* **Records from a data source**
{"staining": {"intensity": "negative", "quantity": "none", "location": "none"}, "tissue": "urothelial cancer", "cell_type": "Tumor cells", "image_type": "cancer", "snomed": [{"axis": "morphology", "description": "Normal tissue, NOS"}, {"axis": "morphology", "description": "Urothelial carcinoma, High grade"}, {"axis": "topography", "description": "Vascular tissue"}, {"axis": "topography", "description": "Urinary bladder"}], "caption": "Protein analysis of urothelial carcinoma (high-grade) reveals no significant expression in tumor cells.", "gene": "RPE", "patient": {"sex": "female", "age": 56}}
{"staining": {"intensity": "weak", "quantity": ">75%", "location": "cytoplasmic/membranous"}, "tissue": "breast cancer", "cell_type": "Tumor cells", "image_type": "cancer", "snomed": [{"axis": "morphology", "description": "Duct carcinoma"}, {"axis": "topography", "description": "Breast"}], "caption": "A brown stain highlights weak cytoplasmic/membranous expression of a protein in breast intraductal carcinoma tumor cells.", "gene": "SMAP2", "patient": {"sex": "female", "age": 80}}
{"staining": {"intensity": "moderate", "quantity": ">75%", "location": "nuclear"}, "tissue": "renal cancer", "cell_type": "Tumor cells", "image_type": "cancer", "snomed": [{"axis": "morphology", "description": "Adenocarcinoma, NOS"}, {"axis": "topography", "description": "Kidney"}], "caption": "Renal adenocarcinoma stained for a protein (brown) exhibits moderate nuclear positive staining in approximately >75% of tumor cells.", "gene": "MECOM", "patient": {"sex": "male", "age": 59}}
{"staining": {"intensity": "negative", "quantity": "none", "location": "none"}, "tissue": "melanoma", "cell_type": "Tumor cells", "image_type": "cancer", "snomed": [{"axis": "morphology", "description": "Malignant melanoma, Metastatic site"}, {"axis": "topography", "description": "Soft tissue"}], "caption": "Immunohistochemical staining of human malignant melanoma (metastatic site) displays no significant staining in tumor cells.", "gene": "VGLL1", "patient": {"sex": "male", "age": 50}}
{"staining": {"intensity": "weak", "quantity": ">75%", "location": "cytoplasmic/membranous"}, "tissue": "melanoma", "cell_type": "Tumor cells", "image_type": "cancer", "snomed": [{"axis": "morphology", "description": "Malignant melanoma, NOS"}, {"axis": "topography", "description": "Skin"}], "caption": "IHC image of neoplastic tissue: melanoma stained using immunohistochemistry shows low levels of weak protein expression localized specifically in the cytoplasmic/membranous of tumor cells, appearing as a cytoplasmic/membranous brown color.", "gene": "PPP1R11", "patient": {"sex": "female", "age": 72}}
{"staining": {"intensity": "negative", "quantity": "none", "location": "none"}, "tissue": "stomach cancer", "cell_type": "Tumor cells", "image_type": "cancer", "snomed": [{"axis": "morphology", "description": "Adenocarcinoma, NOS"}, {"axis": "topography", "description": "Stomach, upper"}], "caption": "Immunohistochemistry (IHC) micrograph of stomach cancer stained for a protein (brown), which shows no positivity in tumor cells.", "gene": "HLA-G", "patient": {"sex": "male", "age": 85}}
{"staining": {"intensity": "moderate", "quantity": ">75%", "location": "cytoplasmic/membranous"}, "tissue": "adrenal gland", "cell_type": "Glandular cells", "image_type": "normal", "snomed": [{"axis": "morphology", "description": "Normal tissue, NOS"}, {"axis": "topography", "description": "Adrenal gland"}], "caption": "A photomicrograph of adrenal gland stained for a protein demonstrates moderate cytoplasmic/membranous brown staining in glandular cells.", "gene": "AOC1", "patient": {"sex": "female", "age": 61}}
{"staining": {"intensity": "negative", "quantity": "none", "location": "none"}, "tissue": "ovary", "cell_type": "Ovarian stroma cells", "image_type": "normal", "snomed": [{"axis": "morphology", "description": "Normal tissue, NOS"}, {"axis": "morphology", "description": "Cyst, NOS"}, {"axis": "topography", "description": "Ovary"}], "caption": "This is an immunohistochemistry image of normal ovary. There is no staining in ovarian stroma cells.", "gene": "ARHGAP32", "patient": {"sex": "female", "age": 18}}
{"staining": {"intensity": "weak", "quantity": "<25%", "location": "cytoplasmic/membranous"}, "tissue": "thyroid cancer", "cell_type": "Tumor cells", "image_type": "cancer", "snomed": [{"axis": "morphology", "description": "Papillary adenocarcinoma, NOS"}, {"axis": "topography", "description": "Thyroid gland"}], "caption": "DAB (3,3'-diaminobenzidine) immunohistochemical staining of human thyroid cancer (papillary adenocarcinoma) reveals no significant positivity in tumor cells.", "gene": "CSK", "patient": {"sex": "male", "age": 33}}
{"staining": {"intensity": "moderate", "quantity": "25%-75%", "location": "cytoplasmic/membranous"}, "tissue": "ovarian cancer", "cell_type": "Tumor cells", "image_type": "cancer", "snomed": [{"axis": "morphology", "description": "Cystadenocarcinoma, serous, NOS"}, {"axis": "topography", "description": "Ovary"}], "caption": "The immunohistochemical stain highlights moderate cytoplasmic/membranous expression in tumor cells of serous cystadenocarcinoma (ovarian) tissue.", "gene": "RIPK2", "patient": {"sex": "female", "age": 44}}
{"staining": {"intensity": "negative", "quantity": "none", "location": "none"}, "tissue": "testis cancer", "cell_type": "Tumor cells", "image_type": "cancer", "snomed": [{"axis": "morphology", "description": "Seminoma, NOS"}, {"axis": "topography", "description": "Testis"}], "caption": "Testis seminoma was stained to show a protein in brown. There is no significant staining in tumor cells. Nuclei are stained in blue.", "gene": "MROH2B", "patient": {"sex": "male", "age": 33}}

* **Work request**
Print exactly the lines above from the one with "(IHC) micrograph of" to the one with "photomicrograph of adrenal", including both.

* **Exercise response**
{"staining": {"intensity": "negative", "quantity": "none", "location": "none"}, "tissue": "stomach cancer", "cell_type": "Tumor cells", "image_type": "cancer", "snomed": [{"axis": "morphology", "description": "Adenocarcinoma, NOS"}, {"axis": "topography", "description": "Stomach, upper"}], "caption": "Immunohistochemistry (IHC) micrograph of stomach cancer stained for a protein (brown), which shows no positivity in tumor cells.", "gene": "HLA-G", "patient": {"sex": "male", "age": 85}}
{"staining": {"intensity": "moderate", "quantity": ">75%", "location": "cytoplasmic/membranous"}, "tissue": "adrenal gland", "cell_type": "Glandular cells", "image_type": "normal", "snomed": [{"axis": "morphology", "description": "Normal tissue, NOS"}, {"axis": "topography", "description": "Adrenal gland"}], "caption": "A photomicrograph of adrenal gland stained for a protein demonstrates moderate cytoplasmic/membranous brown staining in glandular cells.", "gene": "AOC1", "patient": {"sex": "female", "age": 61}}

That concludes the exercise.